= Exercise instructions =
Lines from the one containing "3 AĞUSTOS 2026" through the last line of the data below are to be returned exactly; leave out the rest.

Dataset excerpts

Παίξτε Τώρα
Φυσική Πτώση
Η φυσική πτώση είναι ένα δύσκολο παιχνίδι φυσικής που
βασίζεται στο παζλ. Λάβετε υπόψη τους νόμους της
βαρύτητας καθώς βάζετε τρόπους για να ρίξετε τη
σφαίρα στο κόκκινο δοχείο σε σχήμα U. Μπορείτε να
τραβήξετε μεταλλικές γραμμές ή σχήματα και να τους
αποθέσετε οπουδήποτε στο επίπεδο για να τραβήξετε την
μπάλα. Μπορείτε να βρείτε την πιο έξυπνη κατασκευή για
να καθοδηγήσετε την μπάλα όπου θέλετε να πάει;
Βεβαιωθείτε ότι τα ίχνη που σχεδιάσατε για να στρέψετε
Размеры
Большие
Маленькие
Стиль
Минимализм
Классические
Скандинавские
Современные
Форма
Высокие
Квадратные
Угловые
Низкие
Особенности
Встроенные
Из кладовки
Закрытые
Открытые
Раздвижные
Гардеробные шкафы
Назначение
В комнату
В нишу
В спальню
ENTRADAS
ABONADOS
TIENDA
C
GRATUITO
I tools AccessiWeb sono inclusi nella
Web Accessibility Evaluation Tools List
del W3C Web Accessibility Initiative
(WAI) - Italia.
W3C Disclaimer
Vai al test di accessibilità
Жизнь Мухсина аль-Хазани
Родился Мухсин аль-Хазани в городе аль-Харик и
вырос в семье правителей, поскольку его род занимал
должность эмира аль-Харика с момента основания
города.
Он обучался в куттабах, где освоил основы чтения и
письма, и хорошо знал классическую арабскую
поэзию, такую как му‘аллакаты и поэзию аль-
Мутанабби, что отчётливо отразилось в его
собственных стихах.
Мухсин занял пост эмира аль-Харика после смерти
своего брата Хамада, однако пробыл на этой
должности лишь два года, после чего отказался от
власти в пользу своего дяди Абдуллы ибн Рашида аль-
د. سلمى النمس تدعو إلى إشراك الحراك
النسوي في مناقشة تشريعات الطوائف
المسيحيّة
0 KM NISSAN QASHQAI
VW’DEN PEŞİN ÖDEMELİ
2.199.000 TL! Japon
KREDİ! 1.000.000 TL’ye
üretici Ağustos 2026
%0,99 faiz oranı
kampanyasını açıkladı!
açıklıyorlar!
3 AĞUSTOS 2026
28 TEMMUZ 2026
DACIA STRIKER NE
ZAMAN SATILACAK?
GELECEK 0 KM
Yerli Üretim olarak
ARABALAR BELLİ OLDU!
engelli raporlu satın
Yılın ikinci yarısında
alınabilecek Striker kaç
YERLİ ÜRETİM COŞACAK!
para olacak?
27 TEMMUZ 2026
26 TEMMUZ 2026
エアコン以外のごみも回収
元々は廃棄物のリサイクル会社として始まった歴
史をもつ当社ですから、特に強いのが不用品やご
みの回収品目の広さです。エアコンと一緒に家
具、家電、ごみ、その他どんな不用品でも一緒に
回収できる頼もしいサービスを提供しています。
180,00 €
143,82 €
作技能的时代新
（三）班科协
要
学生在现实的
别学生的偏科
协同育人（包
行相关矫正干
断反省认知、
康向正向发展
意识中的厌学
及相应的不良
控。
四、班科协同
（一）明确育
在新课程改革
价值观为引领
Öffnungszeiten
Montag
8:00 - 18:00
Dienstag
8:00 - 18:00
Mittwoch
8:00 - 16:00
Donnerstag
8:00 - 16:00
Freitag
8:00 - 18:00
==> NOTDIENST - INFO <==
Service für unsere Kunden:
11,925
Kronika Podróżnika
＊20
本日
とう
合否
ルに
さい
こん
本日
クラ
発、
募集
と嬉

= The answer =
3 AĞUSTOS 2026
28 TEMMUZ 2026
DACIA STRIKER NE
ZAMAN SATILACAK?
GELECEK 0 KM
Yerli Üretim olarak
ARABALAR BELLİ OLDU!
engelli raporlu satın
Yılın ikinci yarısında
alınabilecek Striker kaç
YERLİ ÜRETİM COŞACAK!
para olacak?
27 TEMMUZ 2026
26 TEMMUZ 2026
エアコン以外のごみも回収
元々は廃棄物のリサイクル会社として始まった歴
史をもつ当社ですから、特に強いのが不用品やご
みの回収品目の広さです。エアコンと一緒に家
具、家電、ごみ、その他どんな不用品でも一緒に
回収できる頼もしいサービスを提供しています。
180,00 €
143,82 €
作技能的时代新
（三）班科协
要
学生在现实的
别学生的偏科
协同育人（包
行相关矫正干
断反省认知、
康向正向发展
意识中的厌学
及相应的不良
控。
四、班科协同
（一）明确育
在新课程改革
价值观为引领
Öffnungszeiten
Montag
8:00 - 18:00
Dienstag
8:00 - 18:00
Mittwoch
8:00 - 16:00
Donnerstag
8:00 - 16:00
Freitag
8:00 - 18:00
==> NOTDIENST - INFO <==
Service für unsere Kunden:
11,925
Kronika Podróżnika
＊20
本日
とう
合否
ルに
さい
こん
本日
クラ
発、
募集
と嬉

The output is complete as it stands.